Special Session 46: 

Informative SNP selection based on fuzzy clustering and improved binary particle swarm optimization algorithm

zejun Li
Hunan Institute of Technology, Hengyang, China
Peoples Rep of China
Co-Author(s):    
Abstract:
Single-nucleotide polymorphisms (SNPs) refer to genomic loci where more than one nucleotide is present in a population. Although genotyping all SNP loci in samples can provide accurate genetic information for disease association studies, it is very costly. Searching for a representative set of SNP loci (tag SNP) can reduce the cost of genotyping while preserve the original mutation information as much as possible.

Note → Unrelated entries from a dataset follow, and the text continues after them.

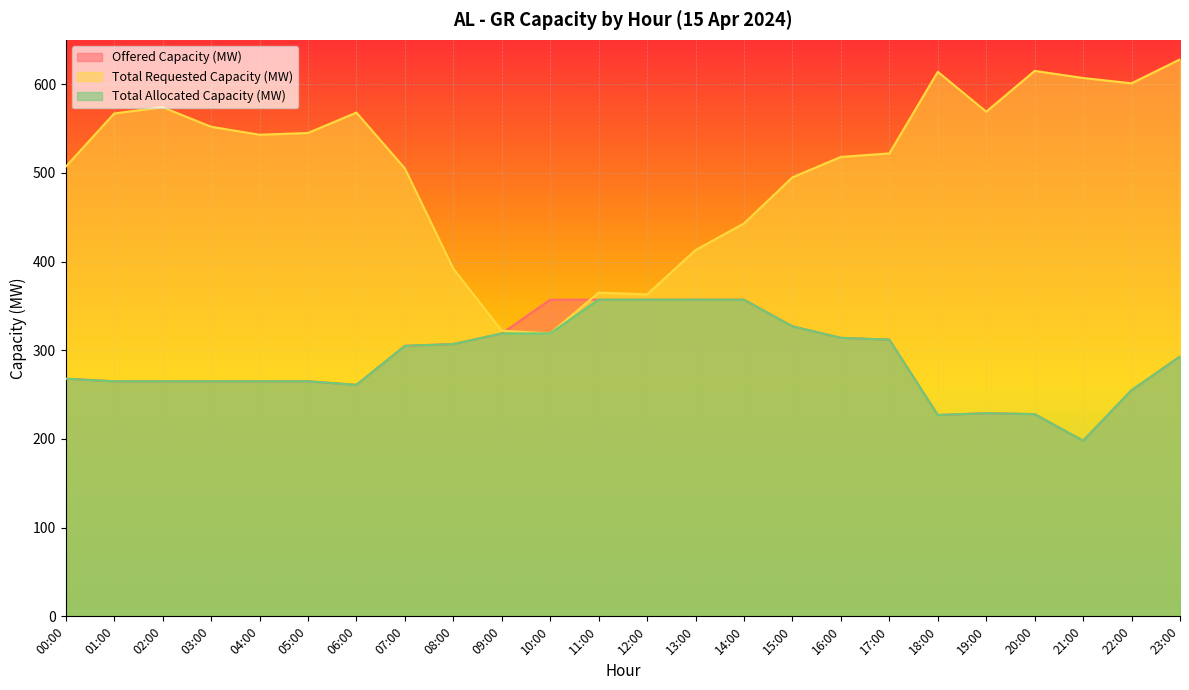

Reading right to left, list all the values displayed in this chart.

Offered Capacity (MW): 293	255	198	228	229	227	312	314	327	357	357	357	357	357	319	307	305	261	265	265	265	265	265	268
Total Requested Capacity (MW): 628	601	607	615	569	614	522	518	495	443	413	363	365	319	322	392	505	568	545	543	552	574	567	507
Total Allocated Capacity (MW): 293	255	198	228	229	227	312	314	327	357	357	357	357	319	319	307	305	261	265	265	265	265	265	268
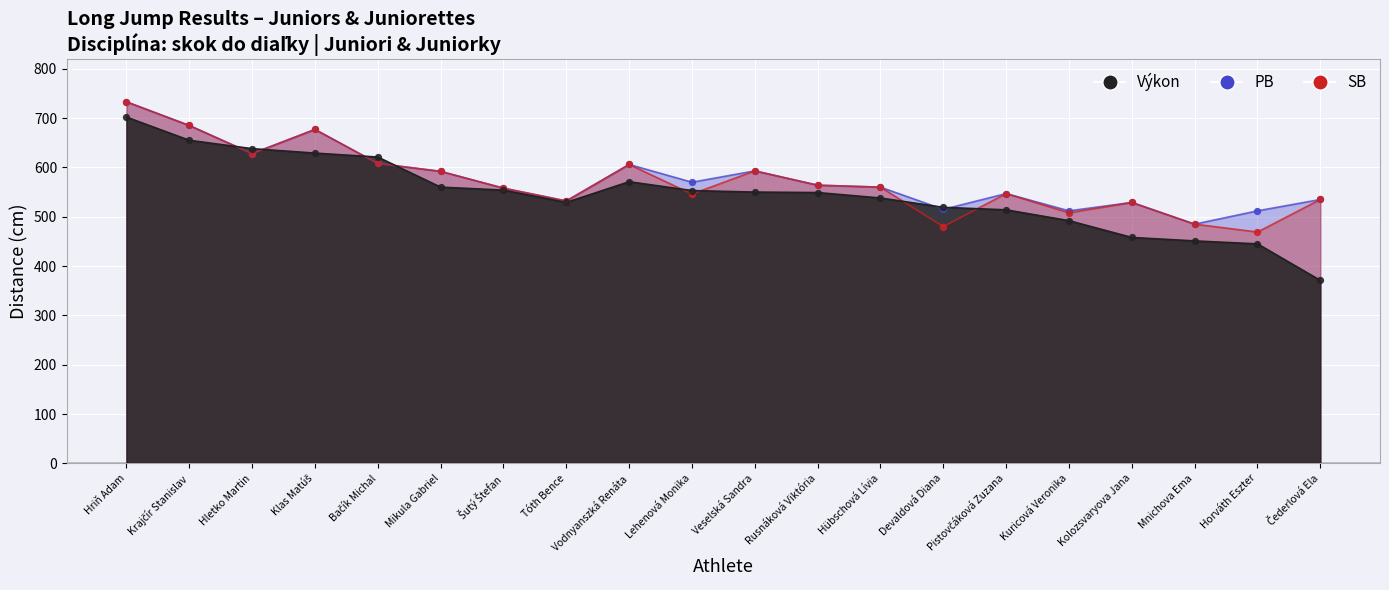

What is the total value across all series at Šutý Štefan?

1670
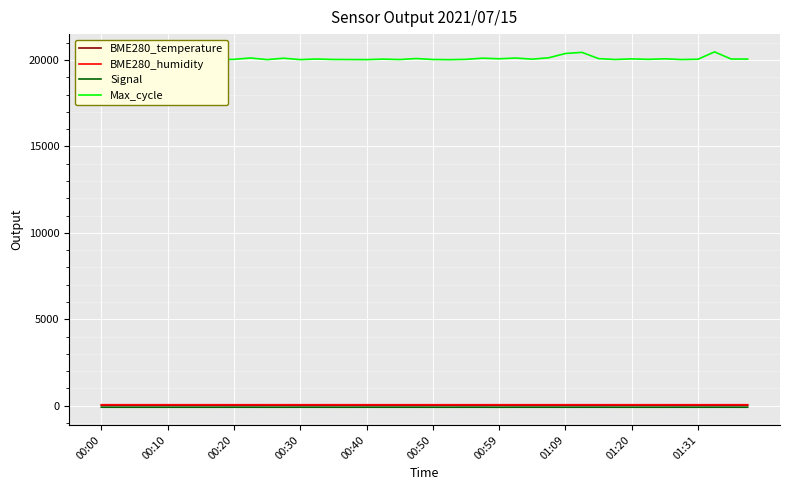

What is the sum of all Signal values?

-3382.0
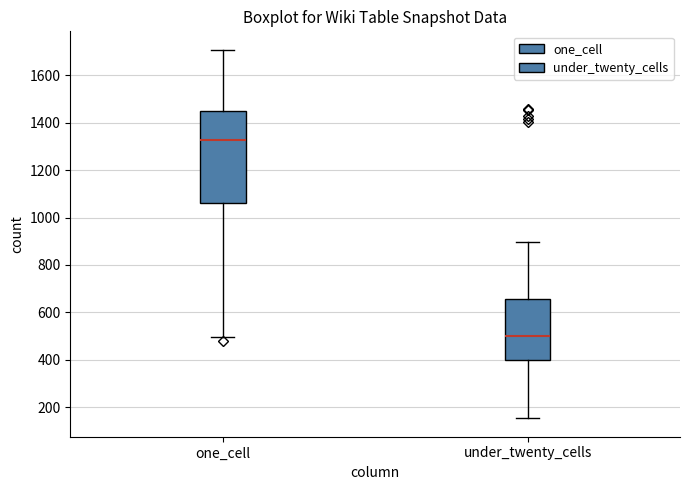

Reading left to right, transcribe this box plot: for each box, give where its median line is, the range the box spans, and where its two whiskers end, as read against the y-axis. The values are not printed on the chart, so give them approximately, as read against the axis.

one_cell: median 1320, box 1060 to 1440, whiskers 500 to 1700
under_twenty_cells: median 500, box 400 to 660, whiskers 160 to 900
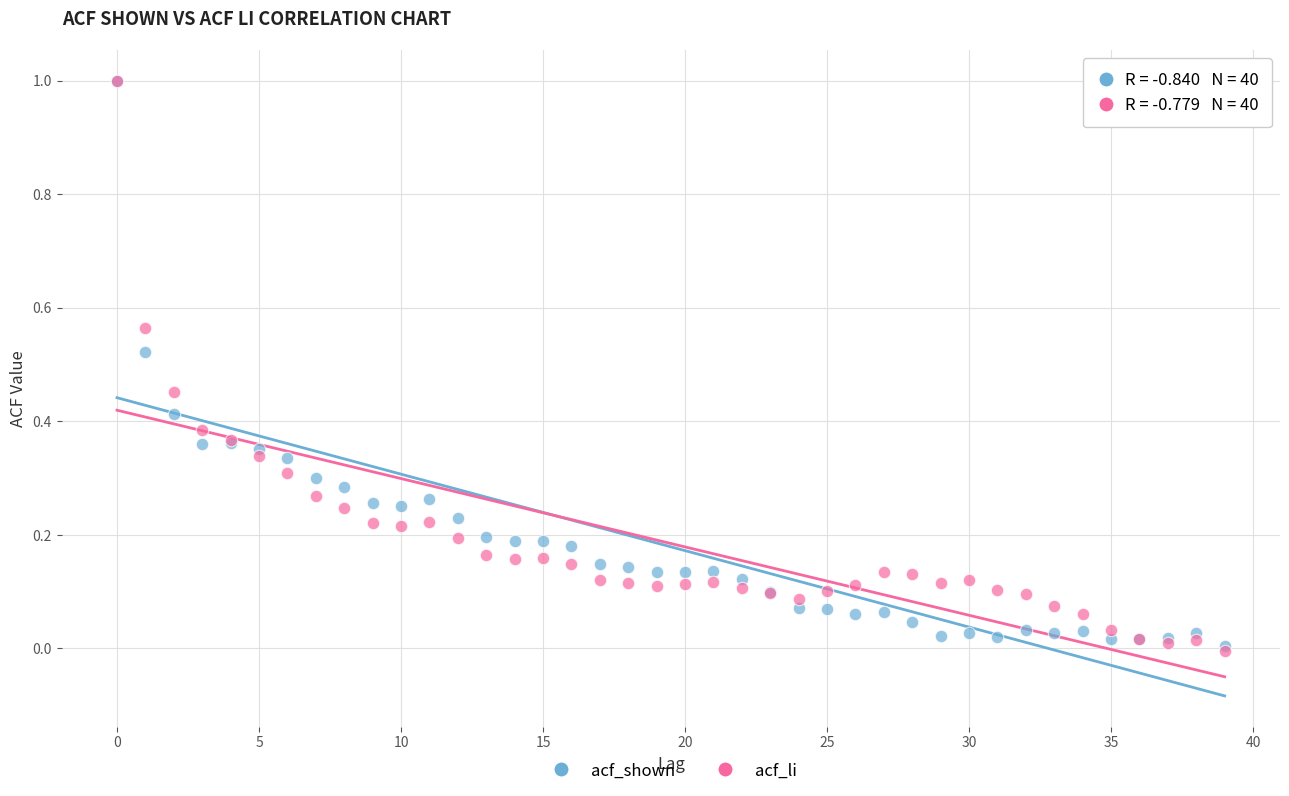

What are all the series names shown in the legend?

acf_shown, acf_li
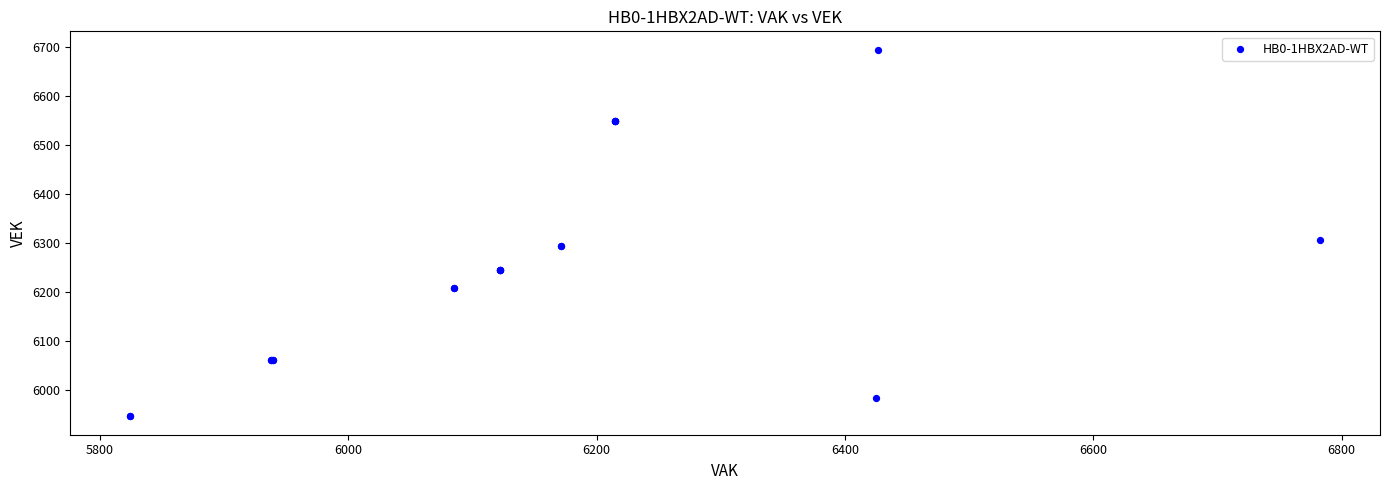

What Y value in the scatter plot is closest to 6320?

6305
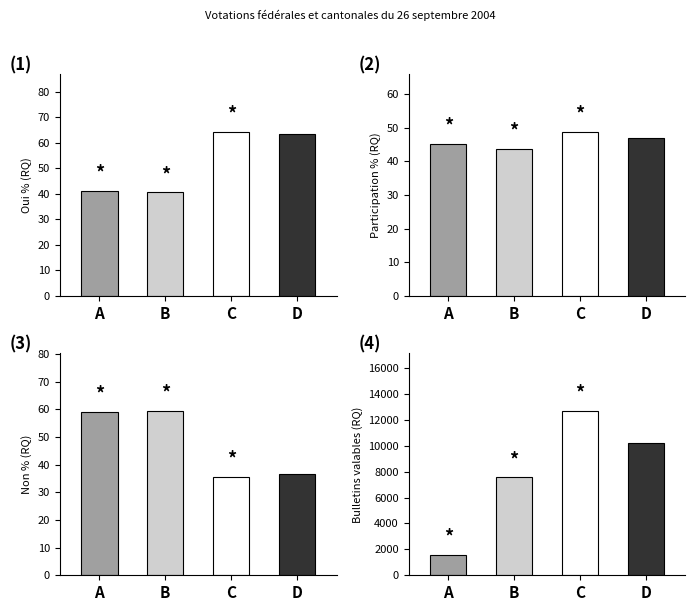

Reading left to right, extract all data points from this chart.

(1): A=41.0	B=40.6	C=64.4	D=63.3
(2): A=45.1	B=43.7	C=48.8	D=46.9
(3): A=59.0	B=59.4	C=35.6	D=36.7
(4): A=1601.0	B=7563.0	C=12675.0	D=10223.0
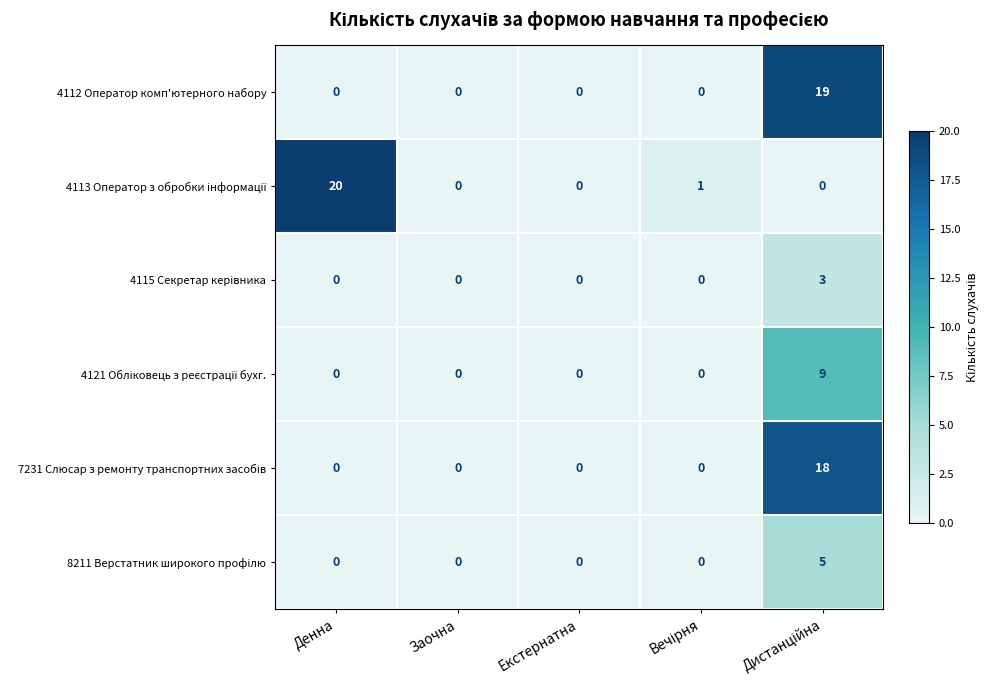

Which category has the highest value across all series?

Денна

At present, some methods have been proposed for the selection of tag SNP loci, which still have limitations such as low prediction accuracy, high time complexity and an excessive number of selected tag SNP loci. This study proposes an informative SNP selection method based on fuzzy clustering and improved binary particle swarm optimization (FCBPSO). In FCBPSO, the fuzzy clustering method based on the equivalence relation is first used to obtain the candidate tag SNP set to reduce the redundancy between loci. The candidate SNP set is then optimized with the improved binary particle swarm optimization algorithm to obtain the final tag SNP set. FCBPSO not only reduces the size and dimension of the optimization problem but also simplifies the training prediction model, thus reducing the running time. Experiments show that this method is superior to other methods in terms of accuracy and efficiency.